[[ Records for processing open ]]

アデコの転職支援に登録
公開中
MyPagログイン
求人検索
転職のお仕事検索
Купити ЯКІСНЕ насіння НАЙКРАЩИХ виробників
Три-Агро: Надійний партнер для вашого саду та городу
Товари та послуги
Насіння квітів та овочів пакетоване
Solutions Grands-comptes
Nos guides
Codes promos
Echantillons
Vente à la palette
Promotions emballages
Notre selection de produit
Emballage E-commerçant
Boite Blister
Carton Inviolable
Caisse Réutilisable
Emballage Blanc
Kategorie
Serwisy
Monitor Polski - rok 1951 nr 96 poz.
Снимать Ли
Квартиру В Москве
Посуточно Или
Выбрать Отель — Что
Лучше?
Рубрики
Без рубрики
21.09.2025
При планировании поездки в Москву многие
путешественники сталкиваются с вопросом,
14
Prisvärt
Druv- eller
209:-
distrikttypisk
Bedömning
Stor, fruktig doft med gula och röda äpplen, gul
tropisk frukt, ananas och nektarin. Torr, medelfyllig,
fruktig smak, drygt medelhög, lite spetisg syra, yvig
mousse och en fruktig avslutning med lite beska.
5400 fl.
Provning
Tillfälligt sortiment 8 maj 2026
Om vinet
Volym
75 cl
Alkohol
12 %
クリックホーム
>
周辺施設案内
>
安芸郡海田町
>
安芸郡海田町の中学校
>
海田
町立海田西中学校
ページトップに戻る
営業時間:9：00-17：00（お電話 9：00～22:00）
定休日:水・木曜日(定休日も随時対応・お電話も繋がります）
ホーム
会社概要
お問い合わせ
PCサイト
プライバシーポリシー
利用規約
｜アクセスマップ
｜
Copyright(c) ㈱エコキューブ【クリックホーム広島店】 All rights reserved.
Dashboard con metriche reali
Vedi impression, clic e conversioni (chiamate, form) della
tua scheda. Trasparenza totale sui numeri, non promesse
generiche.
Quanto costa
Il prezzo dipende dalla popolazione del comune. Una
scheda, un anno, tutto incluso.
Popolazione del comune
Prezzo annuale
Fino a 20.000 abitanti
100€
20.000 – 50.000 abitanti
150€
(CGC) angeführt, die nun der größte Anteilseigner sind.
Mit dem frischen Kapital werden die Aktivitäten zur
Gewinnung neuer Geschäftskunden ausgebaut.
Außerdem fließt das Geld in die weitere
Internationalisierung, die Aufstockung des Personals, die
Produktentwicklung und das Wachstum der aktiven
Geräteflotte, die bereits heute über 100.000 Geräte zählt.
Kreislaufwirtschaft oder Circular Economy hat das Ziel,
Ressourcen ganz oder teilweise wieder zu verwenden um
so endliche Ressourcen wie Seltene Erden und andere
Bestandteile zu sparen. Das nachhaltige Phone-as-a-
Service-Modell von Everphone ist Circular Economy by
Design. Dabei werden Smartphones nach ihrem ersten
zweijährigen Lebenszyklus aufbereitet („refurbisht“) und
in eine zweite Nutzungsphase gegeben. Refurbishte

[[ Records for processing closed ]]

**Activity**
Please put each line of the items above into a Markdown table with the columns "Row" and "Line text," numbering the rows in order and leaving out any blank lines.

**Answer for this exercise**
| Row | Line text |
|---|---|
| 1 | アデコの転職支援に登録 |
| 2 | 公開中 |
| 3 | MyPagログイン |
| 4 | 求人検索 |
| 5 | 転職のお仕事検索 |
| 6 | Купити ЯКІСНЕ насіння НАЙКРАЩИХ виробників |
| 7 | Три-Агро: Надійний партнер для вашого саду та городу |
| 8 | Товари та послуги |
| 9 | Насіння квітів та овочів пакетоване |
| 10 | Solutions Grands-comptes |
| 11 | Nos guides |
| 12 | Codes promos |
| 13 | Echantillons |
| 14 | Vente à la palette |
| 15 | Promotions emballages |
| 16 | Notre selection de produit |
| 17 | Emballage E-commerçant |
| 18 | Boite Blister |
| 19 | Carton Inviolable |
| 20 | Caisse Réutilisable |
| 21 | Emballage Blanc |
| 22 | Kategorie |
| 23 | Serwisy |
| 24 | Monitor Polski - rok 1951 nr 96 poz. |
| 25 | Снимать Ли |
| 26 | Квартиру В Москве |
| 27 | Посуточно Или |
| 28 | Выбрать Отель — Что |
| 29 | Лучше? |
| 30 | Рубрики |
| 31 | Без рубрики |
| 32 | 21.09.2025 |
| 33 | При планировании поездки в Москву многие |
| 34 | путешественники сталкиваются с вопросом, |
| 35 | 14 |
| 36 | Prisvärt |
| 37 | Druv- eller |
| 38 | 209:- |
| 39 | distrikttypisk |
| 40 | Bedömning |
| 41 | Stor, fruktig doft med gula och röda äpplen, gul |
| 42 | tropisk frukt, ananas och nektarin. Torr, medelfyllig, |
| 43 | fruktig smak, drygt medelhög, lite spetisg syra, yvig |
| 44 | mousse och en fruktig avslutning med lite beska. |
| 45 | 5400 fl. |
| 46 | Provning |
| 47 | Tillfälligt sortiment 8 maj 2026 |
| 48 | Om vinet |
| 49 | Volym |
| 50 | 75 cl |
| 51 | Alkohol |
| 52 | 12 % |
| 53 | クリックホーム |
| 54 | > |
| 55 | 周辺施設案内 |
| 56 | > |
| 57 | 安芸郡海田町 |
| 58 | > |
| 59 | 安芸郡海田町の中学校 |
| 60 | > |
| 61 | 海田 |
| 62 | 町立海田西中学校 |
| 63 | ページトップに戻る |
| 64 | 営業時間:9：00-17：00（お電話 9：00～22:00） |
| 65 | 定休日:水・木曜日(定休日も随時対応・お電話も繋がります） |
| 66 | ホーム |
| 67 | 会社概要 |
| 68 | お問い合わせ |
| 69 | PCサイト |
| 70 | プライバシーポリシー |
| 71 | 利用規約 |
| 72 | ｜アクセスマップ |
| 73 | ｜ |
| 74 | Copyright(c) ㈱エコキューブ【クリックホーム広島店】 All rights reserved. |
| 75 | Dashboard con metriche reali |
| 76 | Vedi impression, clic e conversioni (chiamate, form) della |
| 77 | tua scheda. Trasparenza totale sui numeri, non promesse |
| 78 | generiche. |
| 79 | Quanto costa |
| 80 | Il prezzo dipende dalla popolazione del comune. Una |
| 81 | scheda, un anno, tutto incluso. |
| 82 | Popolazione del comune |
| 83 | Prezzo annuale |
| 84 | Fino a 20.000 abitanti |
| 85 | 100€ |
| 86 | 20.000 – 50.000 abitanti |
| 87 | 150€ |
| 88 | (CGC) angeführt, die nun der größte Anteilseigner sind. |
| 89 | Mit dem frischen Kapital werden die Aktivitäten zur |
| 90 | Gewinnung neuer Geschäftskunden ausgebaut. |
| 91 | Außerdem fließt das Geld in die weitere |
| 92 | Internationalisierung, die Aufstockung des Personals, die |
| 93 | Produktentwicklung und das Wachstum der aktiven |
| 94 | Geräteflotte, die bereits heute über 100.000 Geräte zählt. |
| 95 | Kreislaufwirtschaft oder Circular Economy hat das Ziel, |
| 96 | Ressourcen ganz oder teilweise wieder zu verwenden um |
| 97 | so endliche Ressourcen wie Seltene Erden und andere |
| 98 | Bestandteile zu sparen. Das nachhaltige Phone-as-a- |
| 99 | Service-Modell von Everphone ist Circular Economy by |
| 100 | Design. Dabei werden Smartphones nach ihrem ersten |
| 101 | zweijährigen Lebenszyklus aufbereitet („refurbisht“) und |
| 102 | in eine zweite Nutzungsphase gegeben. Refurbishte |